Friday, June 28, 2013

Evidence-based management: Robert Sutton

Sutton's research focuses on the links (and gaps) between managerial knowledge and organizational action, organizational creativity and innovation, organizational performance, and evidence-based management.
Robert Sutton is Professor of Management Science and Engineering in the Stanford Engineering School. His book, The No Asshole Rule, won the Quill Award for the best business book of 2007. Sutton was also named as one of 10 “B-School All-Stars” by BusinessWeek in 2007, which they described as “professors who are influencing contemporary business thinking far beyond academia.”
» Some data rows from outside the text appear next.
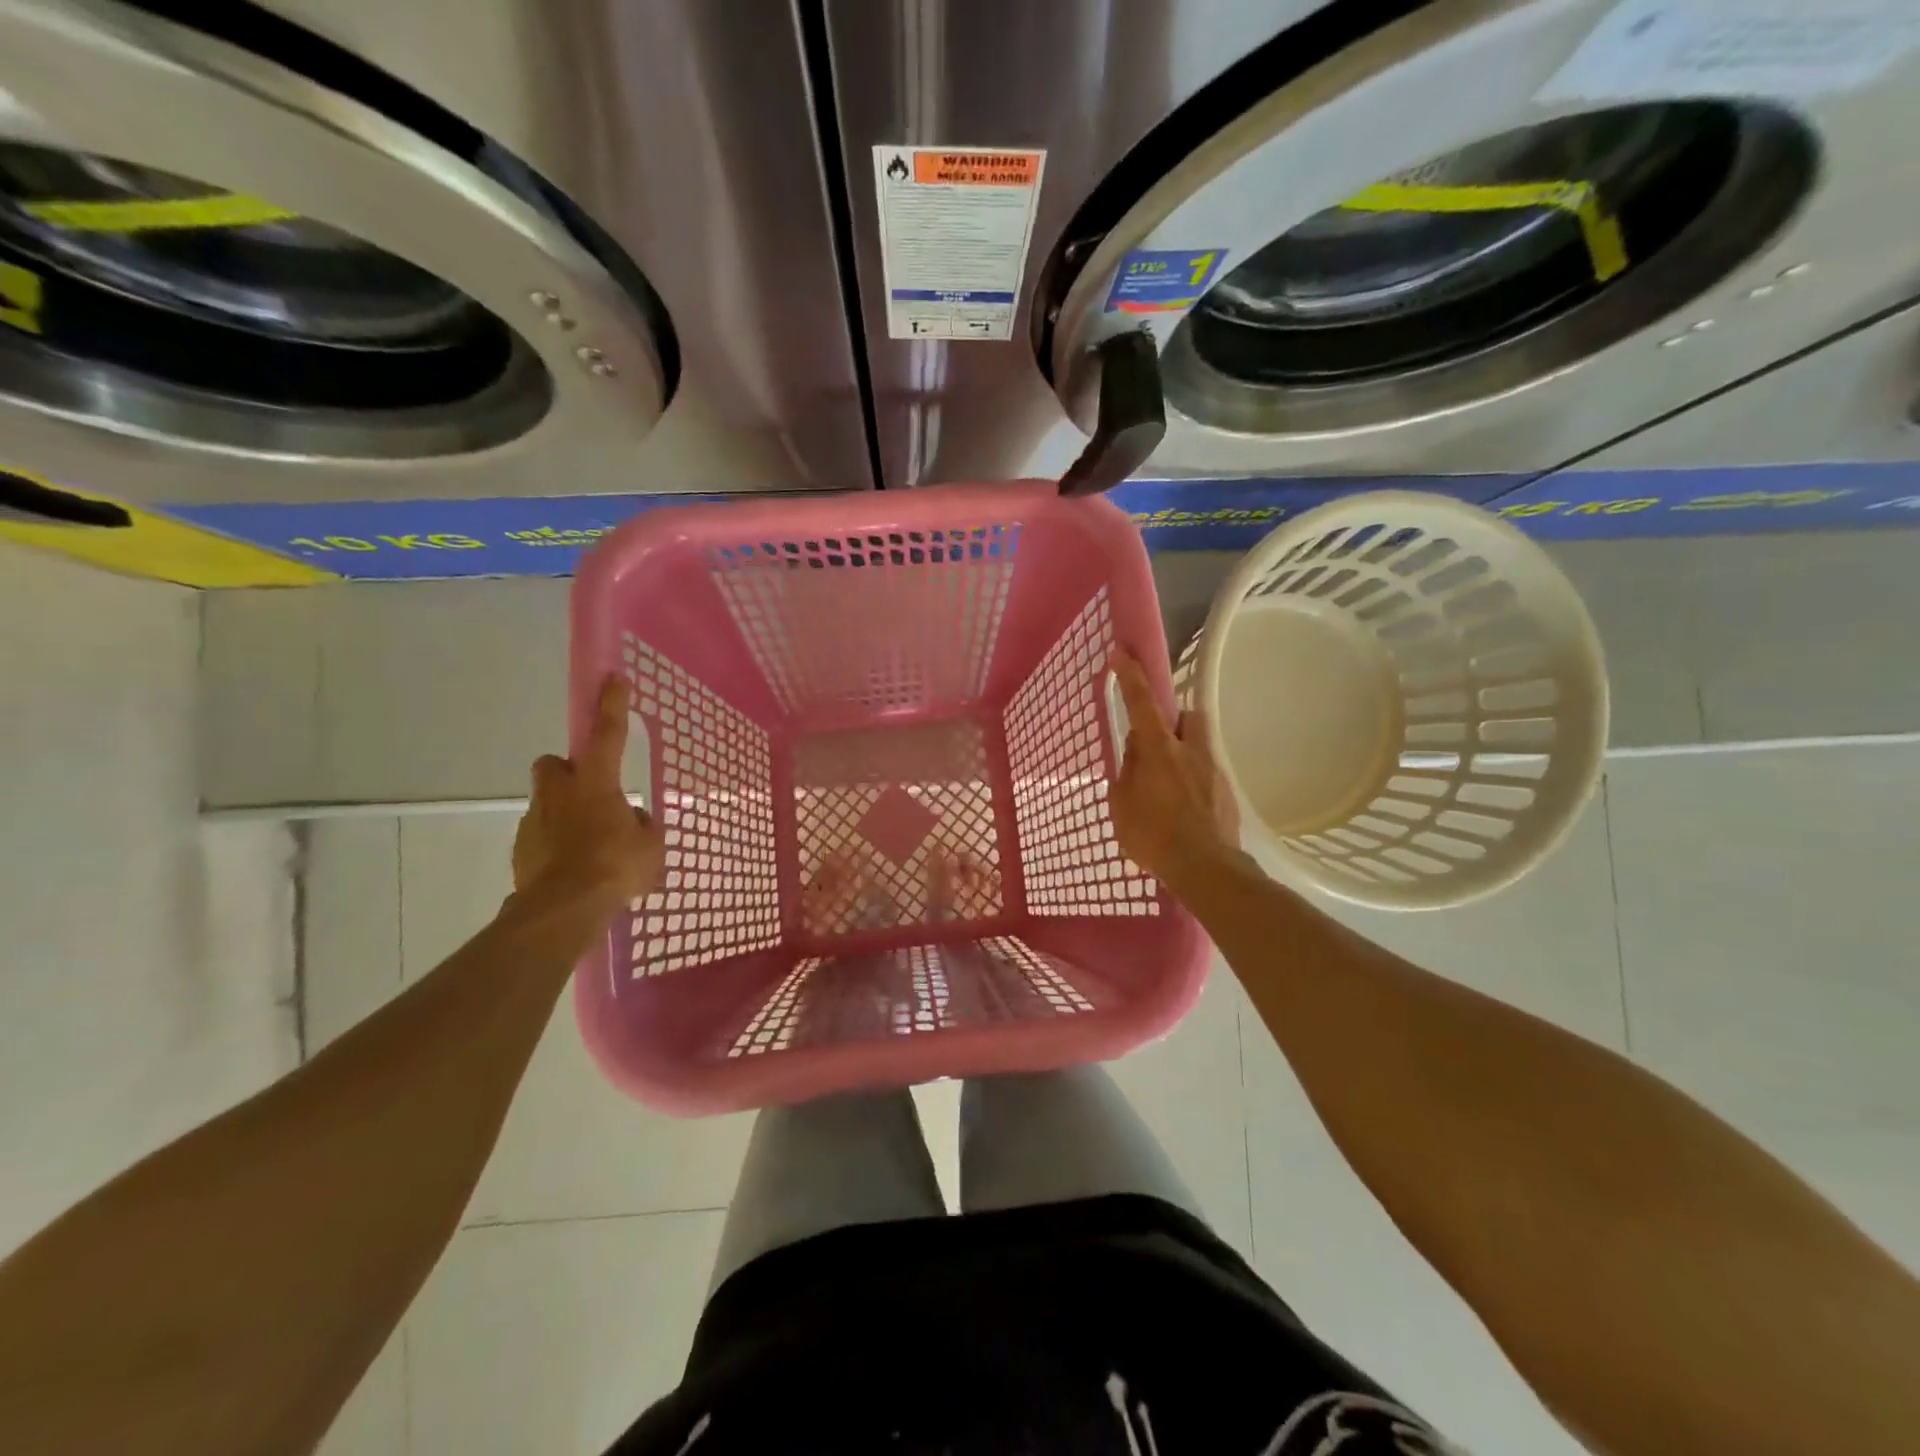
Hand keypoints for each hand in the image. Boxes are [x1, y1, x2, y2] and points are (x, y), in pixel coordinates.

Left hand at [512, 675, 665, 909]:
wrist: (563, 909)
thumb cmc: (615, 868)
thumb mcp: (650, 846)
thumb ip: (641, 828)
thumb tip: (633, 823)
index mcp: (596, 784)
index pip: (607, 734)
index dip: (612, 705)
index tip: (613, 678)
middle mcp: (560, 794)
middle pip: (553, 764)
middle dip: (568, 772)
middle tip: (591, 793)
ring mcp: (535, 821)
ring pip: (547, 803)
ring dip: (566, 814)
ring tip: (589, 846)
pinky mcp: (521, 850)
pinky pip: (541, 837)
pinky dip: (555, 845)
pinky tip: (573, 869)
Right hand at [1109, 651, 1239, 888]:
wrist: (1205, 869)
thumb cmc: (1153, 836)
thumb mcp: (1121, 805)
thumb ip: (1127, 772)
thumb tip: (1135, 753)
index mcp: (1159, 750)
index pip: (1142, 703)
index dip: (1131, 676)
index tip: (1122, 653)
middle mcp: (1190, 751)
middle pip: (1187, 716)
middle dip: (1173, 721)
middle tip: (1156, 745)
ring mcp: (1213, 770)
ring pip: (1200, 744)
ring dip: (1185, 752)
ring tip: (1170, 783)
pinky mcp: (1227, 792)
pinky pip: (1207, 774)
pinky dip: (1194, 782)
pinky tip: (1185, 810)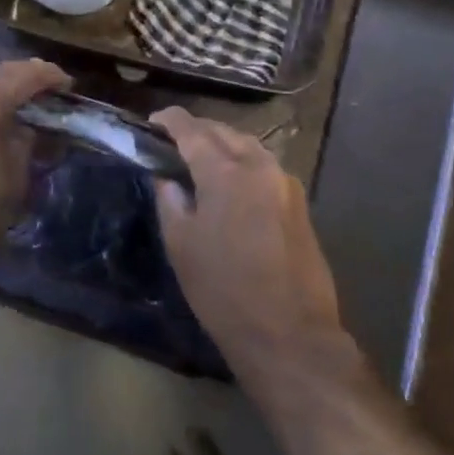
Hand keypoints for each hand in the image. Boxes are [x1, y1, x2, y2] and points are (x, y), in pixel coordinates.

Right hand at [150, 109, 345, 374]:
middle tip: (173, 141)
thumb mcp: (182, 246)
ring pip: (248, 145)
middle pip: (223, 131)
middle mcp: (259, 165)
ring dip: (223, 143)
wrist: (290, 334)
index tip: (153, 121)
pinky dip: (244, 161)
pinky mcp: (299, 201)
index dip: (170, 120)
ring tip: (202, 157)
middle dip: (197, 130)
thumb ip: (170, 201)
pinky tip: (233, 181)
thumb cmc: (225, 291)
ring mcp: (284, 181)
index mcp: (225, 171)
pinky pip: (265, 165)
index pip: (192, 130)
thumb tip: (167, 178)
Evidence-based management entails managerial decisions and organizational practices informed by the best available scientific evidence. Like its counterparts in medicine[1] and education, the judgments EBMgt entails also consider the circumstances and ethical concerns managerial decisions involve. In contrast to medicine and education, however, EBMgt today is only hypothetical. Contemporary managers and management educators make limited use of the vast behavioral science evidence base relevant to effective management practice.
An important part of EBMgt is educating current and future managers in evidence-based practices. The EBMgt website maintained at Stanford University provides a repository of syllabi, cases, and tools that can inform the teaching of evidence-based management.
Efforts to promote EBMgt face greater challenges than have other evidence-based initiatives. Unlike, medicine, nursing, education, and law enforcement, "Management" is not a profession. There are no established legal or cultural requirements regarding education or knowledge for an individual to become a manager. Managers have diverse disciplinary backgrounds. A college degree may be required for an MBA – but not to be a manager. No formal body of shared knowledge characterizes managers, making it unlikely that peer pressure will be exerted to promote use of evidence by any manager who refuses to do so

The No Asshole Rule: Building a Civilized Workplace and Surviving One That Isn't is a book by Stanford professor Robert I. Sutton, based on a popular essay he wrote for the Harvard Business Review. It sold over 115,000 copies and won the Quill Award for best business book in 2007
Bob Sutton's List of The Dirty Dozen Common Everyday Actions That A**holes Use

1. Personal insults
2. Invading one's personal territory
3. Uninvited personal contact
4. Threats and intimidation, both verbal and non-verbal
5. Sarcastic jokes and teasing used as insult delivery systems
6. Withering email flames
7. Status slaps intended to humiliate their victims
8. Public shaming or status degradation rituals
9. Rude interruptions
10. Two-faced attacks
11. Dirty looks
12. Treating people as if they are invisible

"There's an emotional reaction to a dirty title. You have a choice between being offensive and being ignored."
—Robert Sutton
Two tests are specified for recognition of the asshole:

  1. After encountering the person, do people feel oppressed, humiliated or otherwise worse about themselves?
  2. Does the person target people who are less powerful than him/her?



The Author cites companies that have effectively instilled a "No A**hole Rule" because they have realized that the true cost of the A**hole runs deeper than the A**hole's salary (TCA or Total Cost of A**holes). It truly can diminish productivity in the office, increase employee turnover, stifle communication, and lower employee self esteem and health. The book explains how to implement a No A**hole Rule at any organization.